The store was brighter than I remembered. Decked out in a ridiculous shade of fluorescent yellow with rich, deep green tiles for its roof. Pablo, for his part, was exactly as I remembered him. His smile constant, with teeth so shiny that they took on a vague shade of green from the apron he wore.

"Hey man, I bought some seeds here a few months ago and none of them have grown."

"None at all?"

"Not one. So could you just refund me my-

No sir, no refunds," he interrupted "did you remember to use the fertilizer?"

"Yeah man, I've spent like two hundred dollars at Waltco on fer-

WALTCO?! Oh nonono. Did I not tell this to you before?"

"...no."

"This explains everything to me. My plants are all very special. You need a very special fertilizer for my plants."

He led me through hallways which seemed to go on far longer than they should. Eventually we arrived at an outdoor section fenced in with black chain link. It smelled terrible, like something died twice and then had vigorous, sweaty car sex with a chemical spill. The sky there was an eerie green color, similar to the skin of a pear. We walked over to a small display at the center of the area.

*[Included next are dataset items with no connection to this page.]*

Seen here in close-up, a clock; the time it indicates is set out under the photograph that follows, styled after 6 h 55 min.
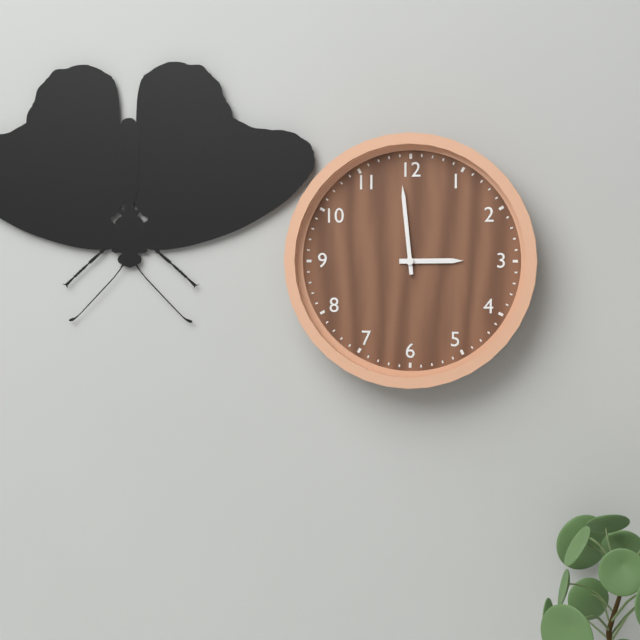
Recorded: 2 h 59 min
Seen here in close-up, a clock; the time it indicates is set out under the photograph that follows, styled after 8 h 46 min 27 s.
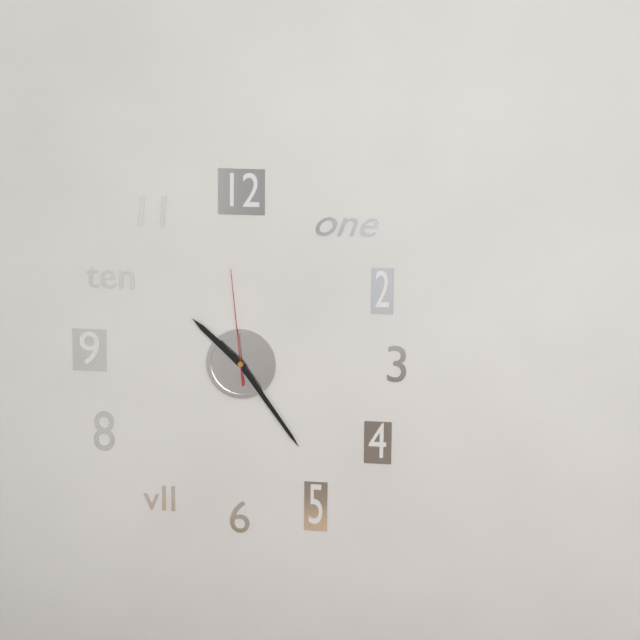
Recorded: 10 h 24 min 59 s
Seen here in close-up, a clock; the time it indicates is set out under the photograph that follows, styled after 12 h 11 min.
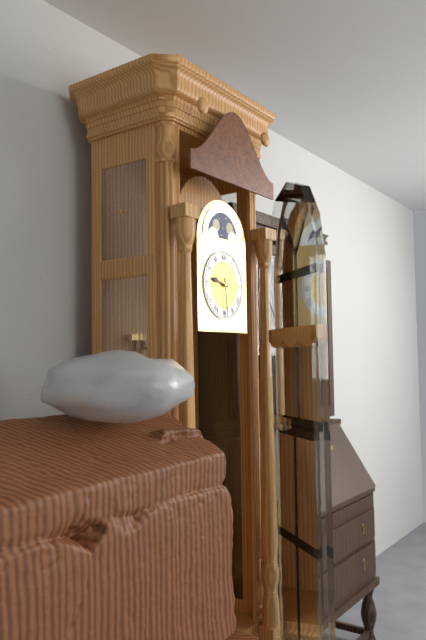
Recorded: 9 h 29 min
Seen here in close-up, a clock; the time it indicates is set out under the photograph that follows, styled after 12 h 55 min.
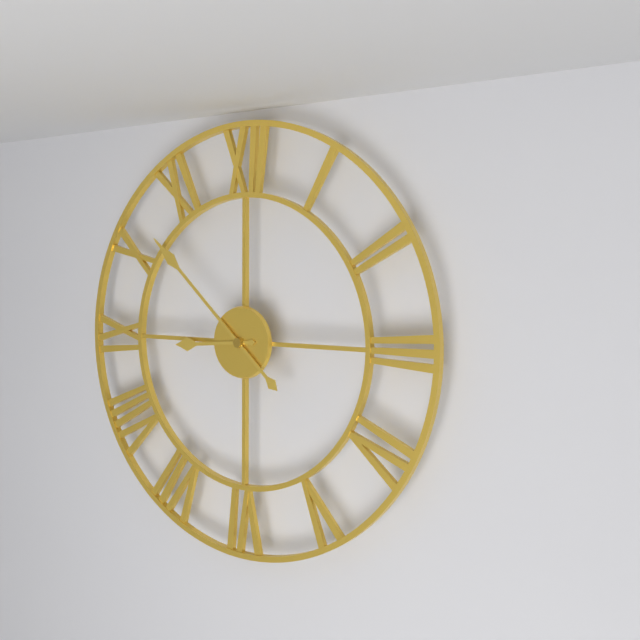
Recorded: 8 h 52 min
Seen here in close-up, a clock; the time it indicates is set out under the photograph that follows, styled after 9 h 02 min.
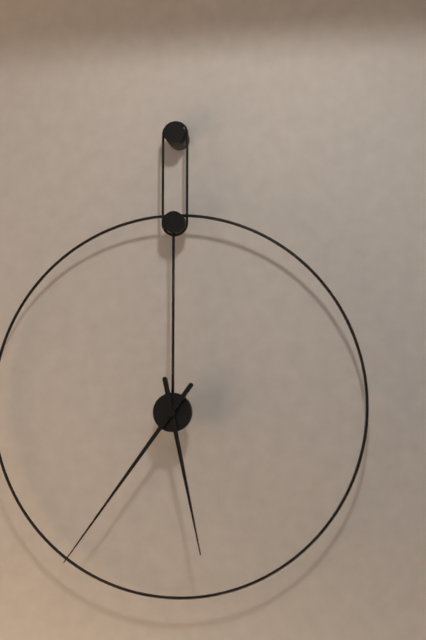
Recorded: 5 h 36 min
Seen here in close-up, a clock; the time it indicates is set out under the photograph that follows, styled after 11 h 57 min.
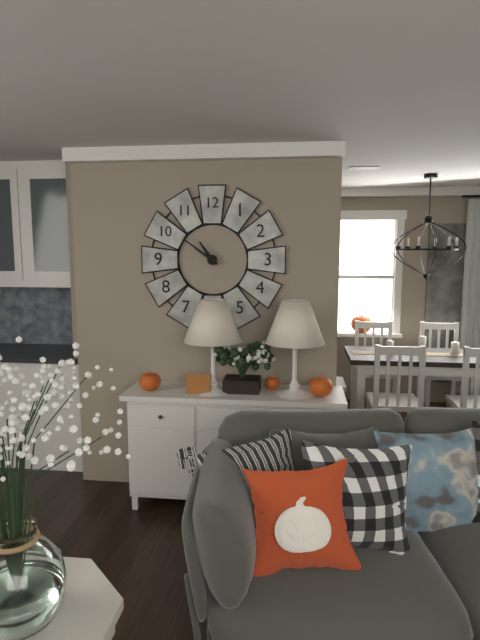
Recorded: 10 h 51 min
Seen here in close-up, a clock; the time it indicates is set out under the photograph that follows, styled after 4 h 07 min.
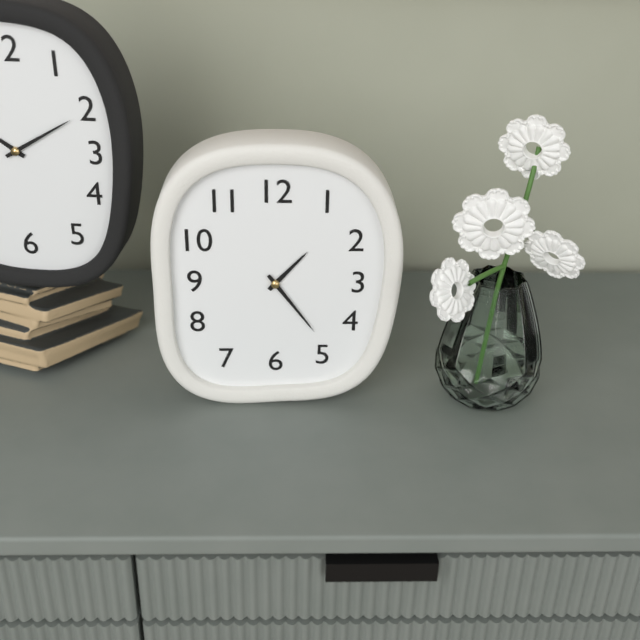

Pablo asked me to remind him how many plants I'd purchased, and when I told him he started throwing bags onto a cart. He walked me out to my car, and loaded it all up for me.

"My friend, I forgot to tell you about the fertilizer. For this, I give it to you at no charge."

I thanked him, a little too much probably, and drove home whistling. I was so elated that I didn't even mind the noxious smell emanating from the trunk. I laid the fertilizer down that afternoon before taking a shower. By the time I dried off and came back out, I was amazed to see sprouts already emerging where none had grown before.

Within a week their stalks had grown strong and sturdy, nearly as tall as I am. The wind would make a haunting, moaning sound when it blew through the thick growth. I was completely fascinated. The top of each stalk held a large, round bulb bigger than my head. Another week passed before they began to unfurl.

Spiraling petals unwrapped themselves from the structures at their center. I couldn't recognize them for what they were, with how thickly the pollen coated their features.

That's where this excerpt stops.